25 Feb 1998 : Column 341

Security Service Files

1.30 pm

Dr. Julian Lewis (New Forest, East): I am grateful for the opportunity to discuss this subject in the House. I am especially grateful to see the Home Secretary preparing to answer personally on this topic, which is increasingly close to his heart. I have written to the Labour Members in this House and to those in another place whom I propose to mention if time allows, and I am gratified to see that that is one way in which to ensure that the House is not too poorly attended for my oration.

I suggest that we take a trip back in our imaginations to 1945. Let us imagine that the outcome of the 1945 general election had been different and that, as widely expected, the Conservatives had won. Let us imagine that, shortly after that victory, one of their fairly senior figures--a Minister with perhaps not the most spotless reputation--had announced that he was determined that the Security Service, MI5, should destroy all the files on fellow-travellers with Oswald Mosley and the British Union of Fascists. There would have been an outcry--and rightly so--because it is not right for future historians to be denied the opportunity to see what the records say about what people in public life did before--and, I would contend, after--the war, in collusion with or in support of totalitarian, fascist or communist regimes.

### Your tasks
**a)** In the speech on Security Service files, translate this sentence into Spanish: "I suggest that we take a trip back in our imaginations to 1945."
**b)** Extend the speech on Security Service files with a few more sentences, picking up right after its final sentence.

### Saved data entries
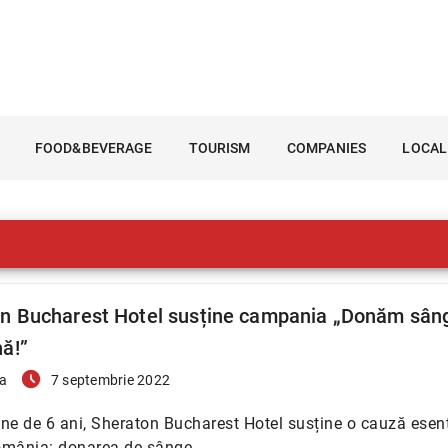
FOOD&BEVERAGE
TOURISM
COMPANIES
LOCAL
n Bucharest Hotel susține campania „Donăm sân
ă!”
access_time_filled
a
7 septembrie 2022
ne de 6 ani, Sheraton Bucharest Hotel susține o cauză esen
omânia: donarea de sânge.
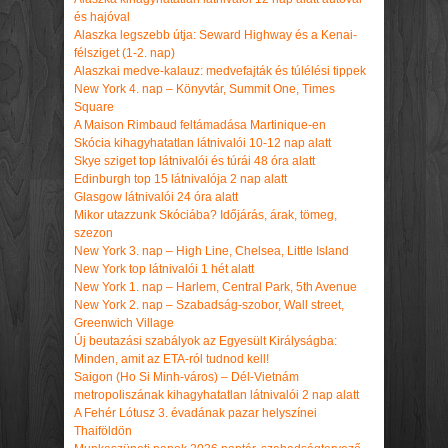
és hajóval
Alaszka legszebb útja: Seward Highway és a Kenai-
félsziget (1-2. nap)
Alaszkai medve-kalauz: medvefajták és túlélési tippek
New York 4. nap – Könyvtár, Summit One, Times
Square
A Maison Rimbaud feltámadása Martinique-en
Skócia kihagyhatatlan látnivalói 10-12 nap alatt
Skye sziget top látnivalói és túrái 48 óra alatt
Edinburgh top 15 látnivalója 2 nap alatt
Glasgow látnivalói 24 óra alatt
Mikor utazzunk Skóciába? Időjárás, árak, tömeg,
szezon
New York 3. nap – High Line, Chelsea, Little Island
New York top látnivalói 1 hét alatt
New York 1. nap – Harlem, Central Park, 5th Avenue
New York 2. nap – Szabadság-szobor, Wall street,
Greenwich Village
Új beutazási szabályok az Egyesült Királyságba:
Minden, amit az ETA-ról tudnod kell!
Saigon (Ho Si Minh-város) – Dél-Vietnám
metropoliszának kihagyhatatlan látnivalói 2 nap alatt
A Fehér Lótusz 3. évadának pazar helyszínei
Thaiföldön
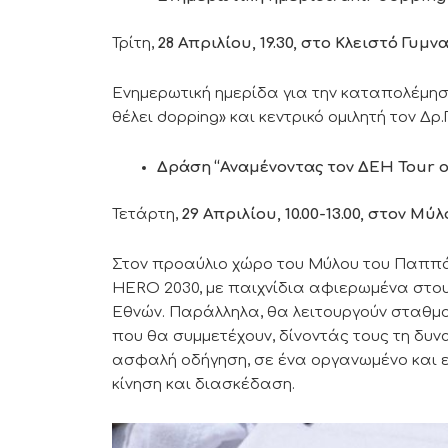
Τρίτη,
28 Απριλίου, 19.30, στο Κλειστό Γυ
Ενημερωτική ημερίδα για την καταπολέμηση 
θέλει dopping» και κεντρικό ομιλητή τον Δρ.
Δράση “Αναμένοντας τον ΔΕΗ
Tour
o
Τετάρτη,
29 Απριλίου, 10.00-13.00, στον Μ
Στον προαύλιο χώρο του Μύλου του Παππά
HERO 2030, με παιχνίδια αφιερωμένα στο
Εθνών. Παράλληλα, θα λειτουργούν σταθμο
που θα συμμετέχουν, δίνοντάς τους τη δυν
ασφαλή οδήγηση, σε ένα οργανωμένο και 
κίνηση και διασκέδαση.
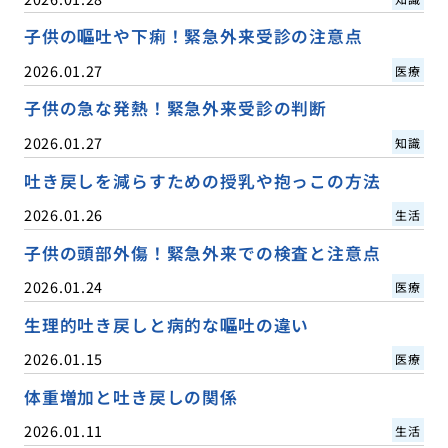
子供の嘔吐や下痢！緊急外来受診の注意点
2026.01.27
医療
子供の急な発熱！緊急外来受診の判断
2026.01.27
知識
吐き戻しを減らすための授乳や抱っこの方法
2026.01.26
生活
子供の頭部外傷！緊急外来での検査と注意点
2026.01.24
医療
生理的吐き戻しと病的な嘔吐の違い
2026.01.15
医療
体重増加と吐き戻しの関係
2026.01.11
生活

### Your written answers
**a)** Propongo que hagamos un viaje con la imaginación de vuelta a 1945.

**b)**
How does that relate to today's debate? The answer is, quite simply, that on 22 September 1997, The Guardian published a story about the Minister without Portfolio, headed:


The article began:


    "Peter Mandelson, Minister without Portfolio, yesterday called on MI5 to destroy all files on 'subversives' created during the cold war after receiving an apology from the head of the Security Service over the leaking of details from his own file."

It continued with Mr. Mandelson saying:


    "'I was not a subversive or a threat to national security--I was a teenager holding ordinary leftwing views'.


    He said MI5 should find the resources to 'weed out and destroy' such files, collected during the cold war, 'which are now entirely redundant'."

I was interested in his explanation of his period in the Young Communist League, because it had already been challenged in The Daily Telegraph of 27 August 1997. That article said:


    "Mr. Mandelson conceded that, 'disgusted' with the Labour Government's support for the Vietnam war, he had briefly been a member of the Young Communist League in the early 1970s.


    'It is true that, for a very short period between three and six months, I was a member of the Young Communist League.'


    But former political associates of Mr. Mandelson who knew him at the time said he and some friends had actually set up a branch of the Young Communist League after falling out with the Young Socialists.


    They also poured scorn on his reason for leaving the Labour Party, pointing out that Harold Wilson's support for the Vietnam war had come in the 1960s and that, by the early 1970s, the party was no longer in power."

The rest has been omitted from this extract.